Geldautomaten gibt es nur in zwei oder drei Städten und das auch erst seit wenigen Jahren. Selbst in der größten Stadt tragen die Bhutaner ihre traditionelle Tracht: die Männer hüllen sich in den Gho, die Frauen bevorzugen den Kira. Von einer westlich dominierten, modernen Großstadt kann eher nicht die Rede sein. Überragt wird die Hauptstadt vom Tashichho Dzong, das im 17. Jahrhundert als Festung zum Schutz vor Angriffen aus Tibet gebaut wurde und heute seine ursprüngliche Funktion gegen Büros der Distriktverwaltung und ein Kloster eingebüßt hat. Die schieren Ausmaße und feine Ausgestaltung im Innern sind beeindruckend. Gegenüber vom Dzong liegt das Parlament, das erst seit der Einführung der parlamentarischen Demokratie im Jahr 2008 seine Funktion als Legislative gänzlich erfüllen kann. Der bescheidene Palast des fünften Königs von Bhutan liegt ebenso in Sichtweite, darf jedoch nicht abgelichtet werden. Die Monarchie genießt in Bhutan einen hohen Stellenwert und das junge Königspaar erfreut sich größter Beliebtheit.

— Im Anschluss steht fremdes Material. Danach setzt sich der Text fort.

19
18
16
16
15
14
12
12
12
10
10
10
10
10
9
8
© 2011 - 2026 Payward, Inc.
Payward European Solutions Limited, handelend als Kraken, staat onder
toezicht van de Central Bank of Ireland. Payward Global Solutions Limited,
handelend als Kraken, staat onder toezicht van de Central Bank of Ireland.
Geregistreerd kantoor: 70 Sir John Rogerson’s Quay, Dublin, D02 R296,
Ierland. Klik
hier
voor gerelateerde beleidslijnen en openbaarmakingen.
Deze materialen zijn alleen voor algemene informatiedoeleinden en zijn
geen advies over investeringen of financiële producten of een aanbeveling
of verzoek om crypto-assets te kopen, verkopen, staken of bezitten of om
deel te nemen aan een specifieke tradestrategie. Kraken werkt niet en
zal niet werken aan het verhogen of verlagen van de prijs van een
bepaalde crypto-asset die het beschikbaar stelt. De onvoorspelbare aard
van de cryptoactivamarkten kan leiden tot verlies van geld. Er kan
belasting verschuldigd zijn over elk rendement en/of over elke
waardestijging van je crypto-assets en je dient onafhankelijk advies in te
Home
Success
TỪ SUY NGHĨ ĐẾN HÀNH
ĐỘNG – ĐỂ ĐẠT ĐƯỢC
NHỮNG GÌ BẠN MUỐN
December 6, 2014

In Bhutan gibt es übrigens neben der Nationalblume und dem Nationalbaum auch das Nationaltier: Den Takin. Der sieht aus wie eine schöpferische Resteverwertung: Ein bisschen Esel, ein bisschen Elch und ein bisschen Ziege. Mit riesigen Füßen wie ein Nashorn und einem wackelnden Gang als müsse man Angst haben, er würde jeden Moment umkippen. Die Niedlichkeit aber hat er direkt von einem grasenden Wombatbaby abbekommen. Ein passenderes Tier hätten sich die Bewohner des abgeschiedenen Königreichs gar nicht aussuchen können.
Punakha – alte königliche Residenz
Bis in die 50er Jahre war Punakha die Hauptstadt Bhutans, doch waren den Mächtigen die sommerlichen Temperaturen in diesem subtropischen Tal in Zentralbhutan unerträglich, so dass man sich dafür entschied, die Hauptstadt nach Thimphu zu verlegen. Allein die Krönung des Königs findet noch im Dzong von Phunaka statt.

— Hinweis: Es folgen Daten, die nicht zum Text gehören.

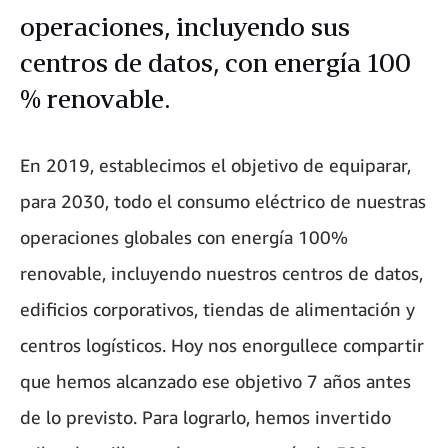
operaciones, incluyendo sus
centros de datos, con energía 100
% renovable.
En 2019, establecimos el objetivo de equiparar,
para 2030, todo el consumo eléctrico de nuestras
operaciones globales con energía 100%
renovable, incluyendo nuestros centros de datos,
edificios corporativos, tiendas de alimentación y
centros logísticos. Hoy nos enorgullece compartir
que hemos alcanzado ese objetivo 7 años antes
de lo previsto. Para lograrlo, hemos invertido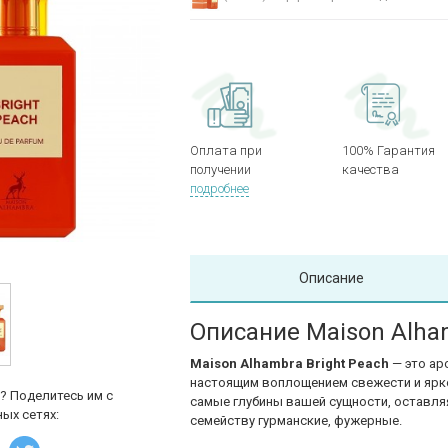
Оплата при
100% Гарантия
получении
качества
подробнее
Описание
Описание Maison Alham
Maison Alhambra Bright Peach
— это ар
настоящим воплощением свежести и яркос
? Поделитесь им с
самые глубины вашей сущности, оставляя
ых сетях:
семейству гурманские, фужерные.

Auf der Karte sieht die Distanz zwischen Thimphu und Punakha nicht sehr weit aus, allerdings hat man rasch Verständnis für die mit 3h angegebene Fahrzeit für die 60km: die Straße – oder vielmehr Buckelpiste – windet sich von Thimphu (2300m) auf den Dochula Pass (3050m). Von dort hat man an klaren Tagen die Chance den Himalaya zu sehen. Uns bleibt dieser Anblick leider verwehrt. Bei kühlen 15 Grad und Nebel geht es nach einer kurzen Pause in unzähligen Haarnadelkurven in das subtropische und von Reisterrassen durchsetzte Tal von Punakha.
Auf den umliegenden Hügeln flattern abertausende Gebetsfahnen im Wind – sie tragen die Gebete und Wünsche der Buddhisten auf dem Luftweg direkt in den Himmel hinauf. Der Wind zerfurcht die dünnen Fasern der handbedruckten Fähnchen, was in jedem Fall ein gutes Zeichen ist: Umso weniger von den Gebeten noch vorhanden ist, umso mehr wurde schon hinauf geweht.

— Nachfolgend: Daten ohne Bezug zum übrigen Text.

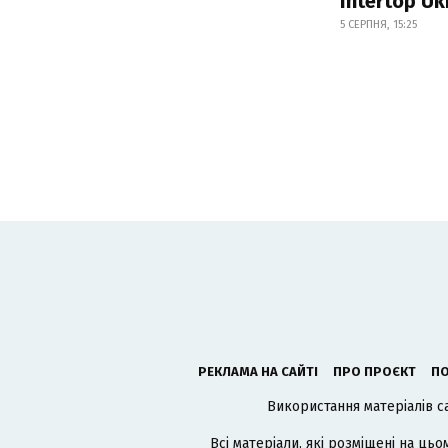
Intertop Uk
5 СЕРПНЯ, 15:25
РЕКЛАМА НА САЙТІ
ПРО ПРОЄКТ
ПО
Використання матеріалів с
Всі матеріали, які розміщені на цьо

Neben dem Tourismus ist vor allem die Stromerzeugung durch Wasserkraft die Haupteinnahmequelle in Bhutan. Die Kraft des Wassers machen sich die gewieften Bhutaner und Bhutanerinnen gleich noch auf eine andere Weise zu nutzen. Das Muster der Reisterrassen wird immer wieder durch kleine Pagoden unterbrochen, die im Innern eine durch Wasser angetriebene Gebetsmühle offenbaren, die tagein und tagaus ihre Mantras in die Welt hinaus schickt. Wie praktisch! Eine völlig nachhaltige Gebets- und Wunschmaschine.
Der ehemalige Regierungssitz in Punakha wird heute ebenso von der Distriktverwaltung und einem Kloster genutzt, ist in seiner Ausgestaltung, seinen Ausmaßen und seiner Lage am Zusammenfluss zweier Flussläufe jedoch bedeutend schöner als das Tashichho Dzong in Thimphu.
Nach zwei Nächten in Punakha machen wir uns auf zu unserer letzten Bhutan-Etappe. Nach einer erneuten Überquerung des Dochula-Passes kommen wir am Mittag in Paro an, wo am nächsten Tag das Highlight unserer kurzen Reise ansteht.
Am Morgen beginnen wir unsere Wanderung zum Taktsang Lhakhang. Dieses aus 8 kleinen Tempeln bestehende Kloster krallt sich auf einer Höhe von 3200m an einen Felsen über dem Tal von Paro. Zuerst müssen wir allerdings einen Höhenunterschied von rund 1000m überwinden. Bei einigen anderen Touristen kann man deutlich erkennen, was die künftige Oberschicht eines Landes auszeichnet: Geld, ausreichend Nahrung – und damit verbunden auch mittlere bis schwere Adipositas. Um der Schwerkraft ein bisschen entgegen zu wirken, können die besonders gebeutelten Besucher sich auf einem schnaufenden und bemitleidenswerten Pferd die Hälfte des Berges hinaufhieven lassen. Wir fühlen mit den Pferden und ziehen den steilen Aufstieg vor.
Oben angekommen, haben wir dann eine atemberaubende Aussicht auf das Tiger’s Nest. Der Legende nach ist Guru Rinpoché auf dem Rücken eines fliegenden Löwen aus Tibet geflohen und hat nach seiner Ankunft in Bhutan in den Höhlen des Tiger’s Nest 3 Jahre, 3 Monate, 3 Wochen, 3 Tage und 3 Stunden meditiert.